Dataset entries:
***
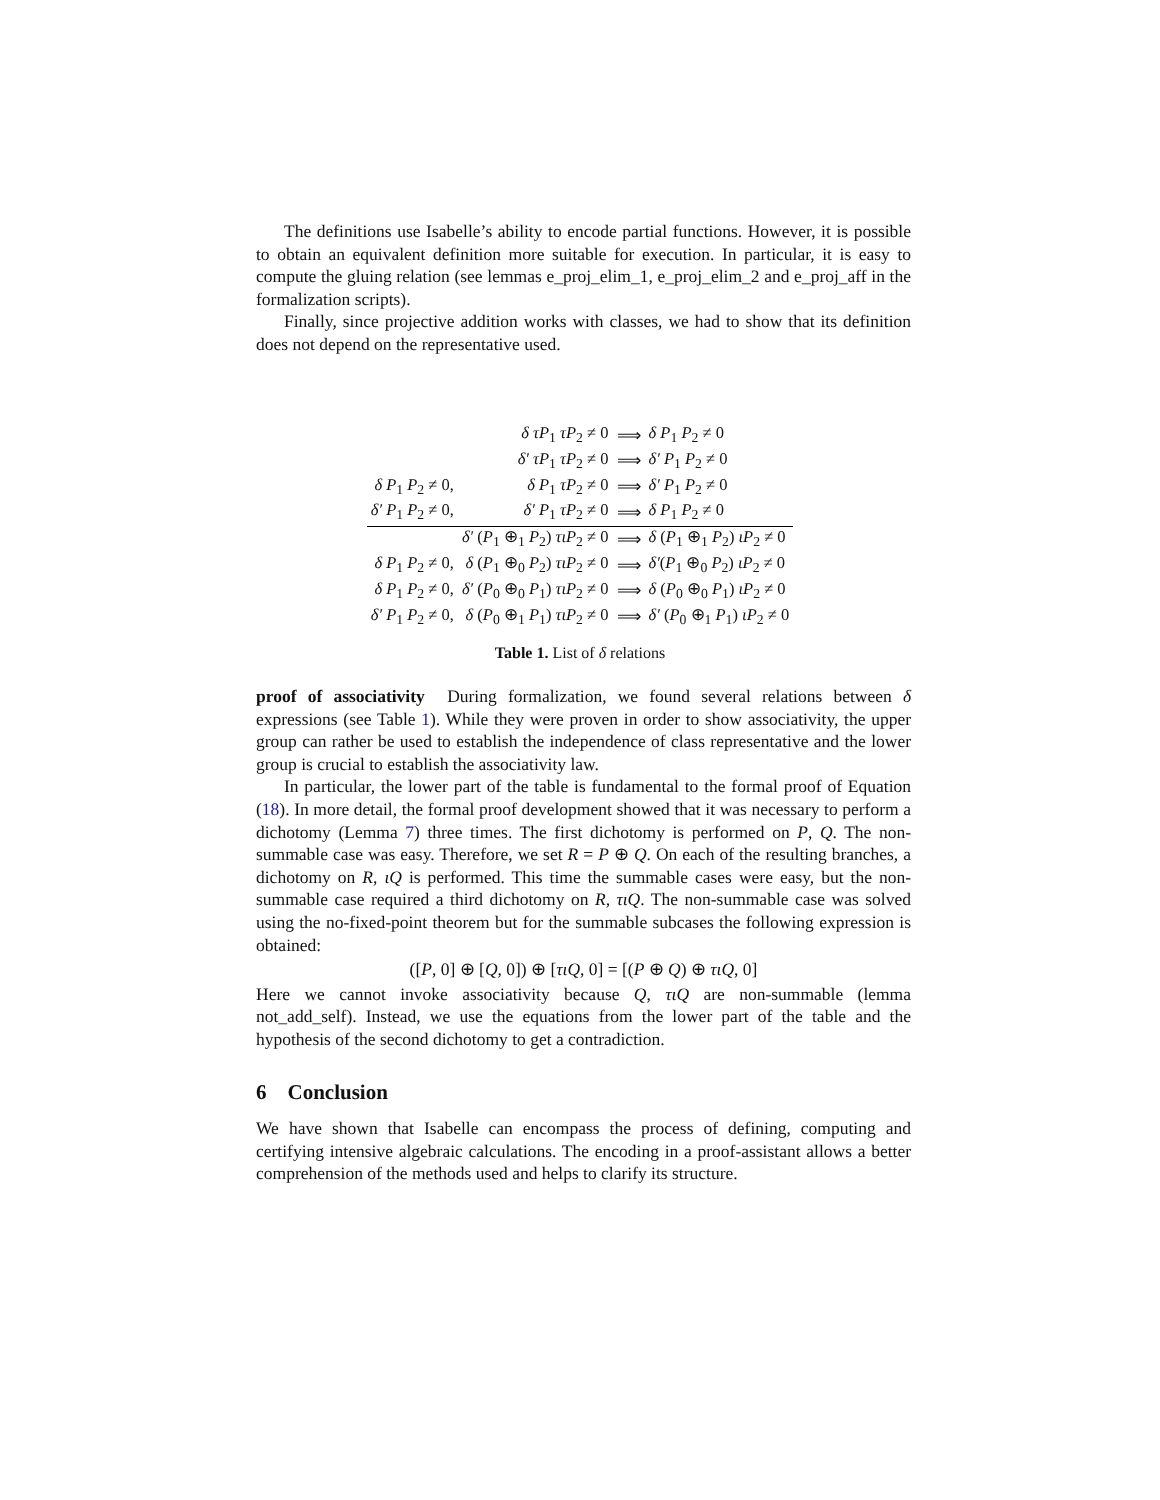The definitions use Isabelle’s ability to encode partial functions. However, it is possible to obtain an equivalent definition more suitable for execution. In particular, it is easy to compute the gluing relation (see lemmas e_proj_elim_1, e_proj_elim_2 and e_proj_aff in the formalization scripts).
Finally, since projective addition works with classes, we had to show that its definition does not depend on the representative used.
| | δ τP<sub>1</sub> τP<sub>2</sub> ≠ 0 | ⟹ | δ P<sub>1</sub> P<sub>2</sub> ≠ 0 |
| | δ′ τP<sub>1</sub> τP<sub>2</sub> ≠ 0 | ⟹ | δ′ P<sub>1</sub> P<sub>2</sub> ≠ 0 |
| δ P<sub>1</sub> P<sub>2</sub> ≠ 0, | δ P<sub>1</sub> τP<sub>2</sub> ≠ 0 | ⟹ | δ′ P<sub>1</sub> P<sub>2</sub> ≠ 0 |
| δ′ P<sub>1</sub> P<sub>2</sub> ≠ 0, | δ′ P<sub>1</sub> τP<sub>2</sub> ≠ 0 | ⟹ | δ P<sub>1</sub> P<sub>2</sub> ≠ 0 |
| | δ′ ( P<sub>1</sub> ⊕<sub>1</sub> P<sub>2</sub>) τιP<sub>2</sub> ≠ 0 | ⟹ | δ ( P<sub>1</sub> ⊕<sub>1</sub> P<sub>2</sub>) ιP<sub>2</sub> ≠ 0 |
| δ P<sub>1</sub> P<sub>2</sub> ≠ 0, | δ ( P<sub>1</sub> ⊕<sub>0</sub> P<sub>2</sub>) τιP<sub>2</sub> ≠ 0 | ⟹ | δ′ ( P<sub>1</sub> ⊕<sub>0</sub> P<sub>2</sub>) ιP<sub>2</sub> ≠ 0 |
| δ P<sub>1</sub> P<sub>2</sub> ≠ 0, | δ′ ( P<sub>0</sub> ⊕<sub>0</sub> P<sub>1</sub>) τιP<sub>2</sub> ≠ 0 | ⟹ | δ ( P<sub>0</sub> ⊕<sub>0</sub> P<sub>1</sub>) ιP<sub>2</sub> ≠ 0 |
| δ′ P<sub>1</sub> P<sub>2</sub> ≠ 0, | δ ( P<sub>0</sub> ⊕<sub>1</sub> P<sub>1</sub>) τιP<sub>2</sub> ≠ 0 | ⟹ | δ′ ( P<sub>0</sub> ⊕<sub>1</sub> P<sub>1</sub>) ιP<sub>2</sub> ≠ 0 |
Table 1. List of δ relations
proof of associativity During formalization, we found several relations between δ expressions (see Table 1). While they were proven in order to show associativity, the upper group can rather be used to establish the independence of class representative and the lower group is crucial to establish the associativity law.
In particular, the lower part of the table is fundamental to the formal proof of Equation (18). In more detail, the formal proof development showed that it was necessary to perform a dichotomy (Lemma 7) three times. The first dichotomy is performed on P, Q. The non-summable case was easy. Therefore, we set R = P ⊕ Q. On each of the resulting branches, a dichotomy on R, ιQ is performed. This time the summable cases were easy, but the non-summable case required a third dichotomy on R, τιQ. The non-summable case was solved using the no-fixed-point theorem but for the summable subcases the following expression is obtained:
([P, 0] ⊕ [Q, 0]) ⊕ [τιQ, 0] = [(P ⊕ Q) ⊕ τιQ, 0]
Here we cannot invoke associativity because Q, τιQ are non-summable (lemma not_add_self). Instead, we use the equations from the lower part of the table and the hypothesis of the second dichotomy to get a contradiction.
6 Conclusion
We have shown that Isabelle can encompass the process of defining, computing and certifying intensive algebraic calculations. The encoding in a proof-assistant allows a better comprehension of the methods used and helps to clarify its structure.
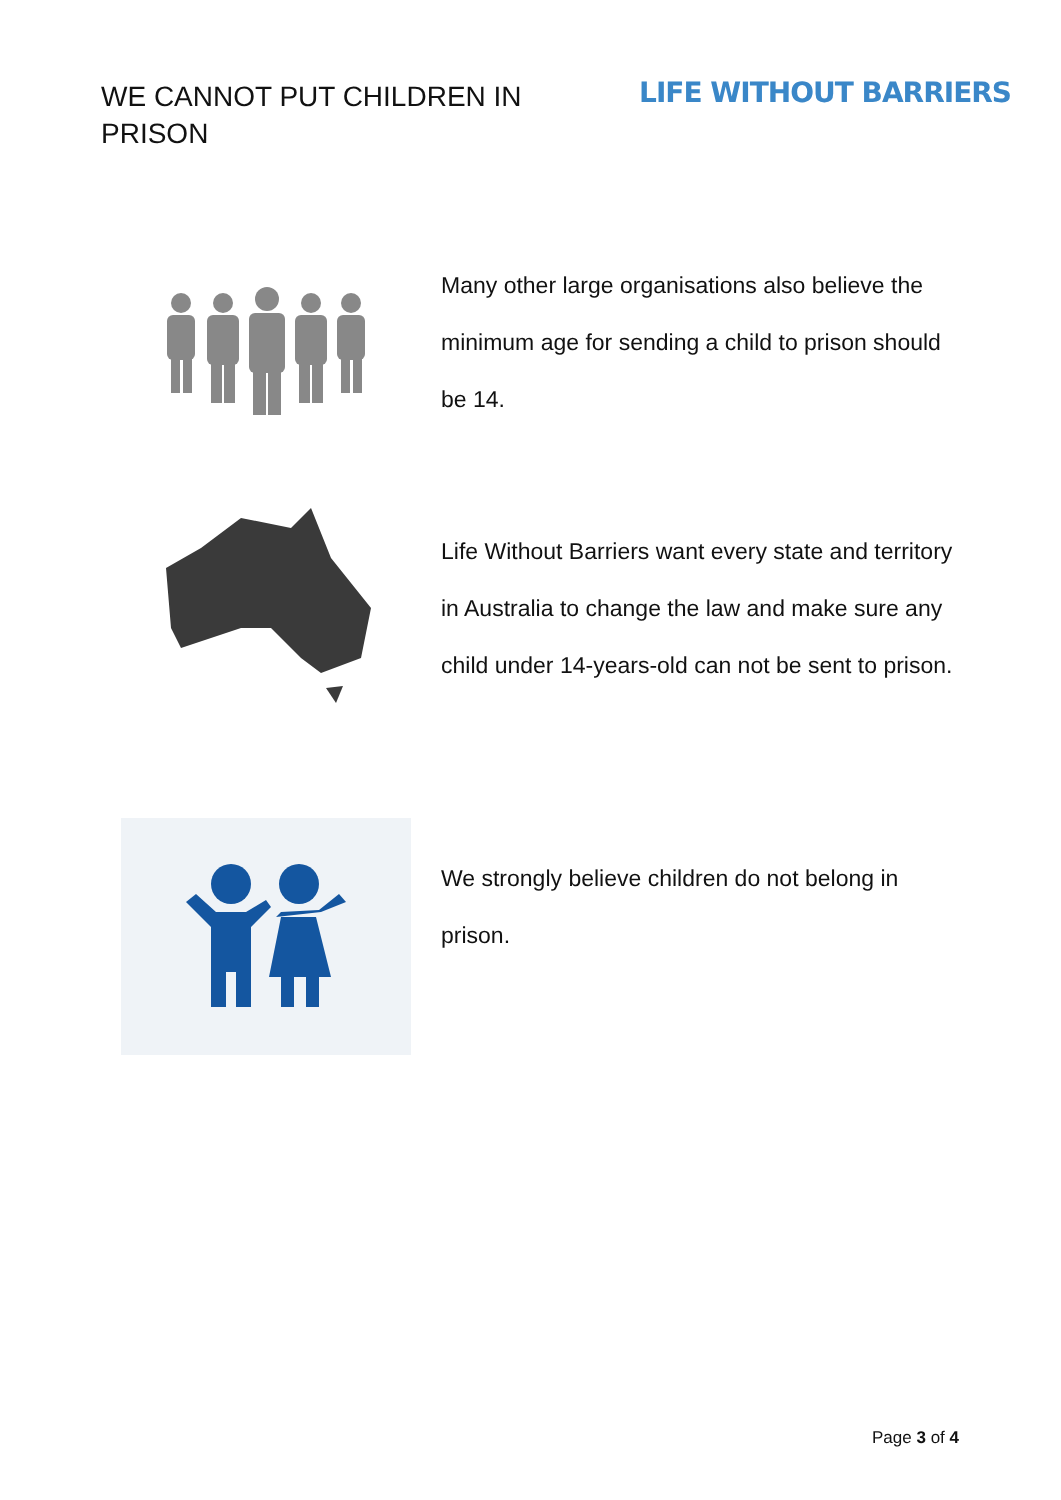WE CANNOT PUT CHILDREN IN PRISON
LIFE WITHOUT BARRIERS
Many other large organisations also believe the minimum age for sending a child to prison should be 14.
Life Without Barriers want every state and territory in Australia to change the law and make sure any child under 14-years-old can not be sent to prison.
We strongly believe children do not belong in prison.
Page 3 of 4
***
Directions for this task:
Set down exactly, and only, the lines from the one with "Many other large" to the final line of the data.

The completed task:
Many other large organisations also believe the minimum age for sending a child to prison should be 14.
Life Without Barriers want every state and territory in Australia to change the law and make sure any child under 14-years-old can not be sent to prison.
We strongly believe children do not belong in prison.
Page 3 of 4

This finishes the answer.